Stamping and Franking are two widely misunderstood terminologies that require utmost clarification while dealing with documents and payable instruments. A stamp duty is the tax levied on legal documents commonly in the transfer of assets or property. In India, some of the contracts, real estate transactions, mortgage deeds etc. need to be stamped to make it legally valid. Franking, on the other hand, is the process to stamp property documents.
There are three ways to pay stamp duty: (1) Using the e-stamping facility (2) Using papers bearing impressed stamps (non-judicial stamp paper), and (3) Using a franking machine.
(1) E- STAMPING:
The central government has appointed the Stock Holding Corporation of India Limited (SHCIL) as the Central Record Keeping Agency (CRA) for all e-stamps used in the country i.e. www.shcilestamp.com.
SHCIL has facilitated e-stamping in Gujarat, Daman & Diu, Karnataka, Himachal Pradesh, NCT Delhi, Uttarakhand, Rajasthan, Tamil Nadu, Pondicherry, Assam, Uttar Pradesh, Chhattisgarh, Jharkhand and Jammu & Kashmir.
E-STAMPING ALTERNATIVE IN MAHARASHTRA
Electronic-stamping is not available in Maharashtra as the licence for SHCIL was not renewed by the state. Hence, since July 2013, the government has provided an alternative. You can pay stamp duty online via an electronic secured bank treasury receipt (eSBTR)-an online payment service. It is not an option in any other state.
You can log onto the website of the authorised bank, currently IDBI Bank, click the link for payment of stamp duty/registration fees. Enter the details and pay the duty through your Internet banking account.
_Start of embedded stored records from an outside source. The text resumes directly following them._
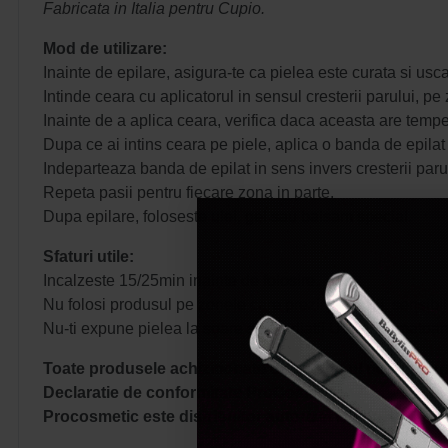
Fabricata in Italia pentru Cupio.
Mod de utilizare:
Inainte de epilare, asigura-te ca pielea este curata si usca
Intinde ceara cu aplicatorul in sensul cresterii parului, p
Inainte de a aplica ceara, verifica daca aceasta are temper
Dupa ce ai intins ceara pe piele, aplica o banda de epila
Indeparteaza banda de epilat in sens invers cresterii parul
Repeta pasii pentru fiecare zona in parte.
Dupa epilare, foloseste ulei, gel sau balsam special.
Sfaturi utile:
Incalzeste 15/25min inainte de folosire.
Nu folosi produsul pe zonele care prezinta iritatii, sensibi
Nu-ti expune pielea la soare sau radiatii UVA in urmatoare
Toate produsele achizitionate de pe site-ul nostru sunt
Declaratie de conformitate ProCosmetic.
Procosmetic este distribuitor autorizat Cupio.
You can get the eSBTR on giving a printout of proof of payment online at nominated branches of the bank. The eSBTR is a receipt of duty paid to the government. It is printed on secure stationery issued by banks.
(2) STAMP PAPER:
The most common way to pay stamp duty is by purchasing non judicial stamp paper from a licensed vendor. Then, either the details of the transaction is written on the paper or a blank stamp paper is affixed to the agreement documents and signed by the executants, indicating that the stamp paper is an integral part of the documentation. But it has its own Disadvantages.
For Franking, submit an application at an authorised bank or a franking agency. The document for which stamp duty is to be paid is printed on plain paper (before the parties sign it) and a stamp is affixed on the paper indicating the value of the stamp duty paid.
The primary drawback is that franking machines are not available at all bank branches and there are no uniform rules for authorised franking agencies. This could vary in rules among states and even among banks within a state.
Also, each bank has a franking quota. This means that if the denomination you need is higher than the bank’s quota, the bank should be informed sufficiently early to conclude the transaction.
Finally, do remember that in certain states, such as in Maharashtra, all stamps, however purchased, will be rendered invalid if not used within six months from the date of purchase.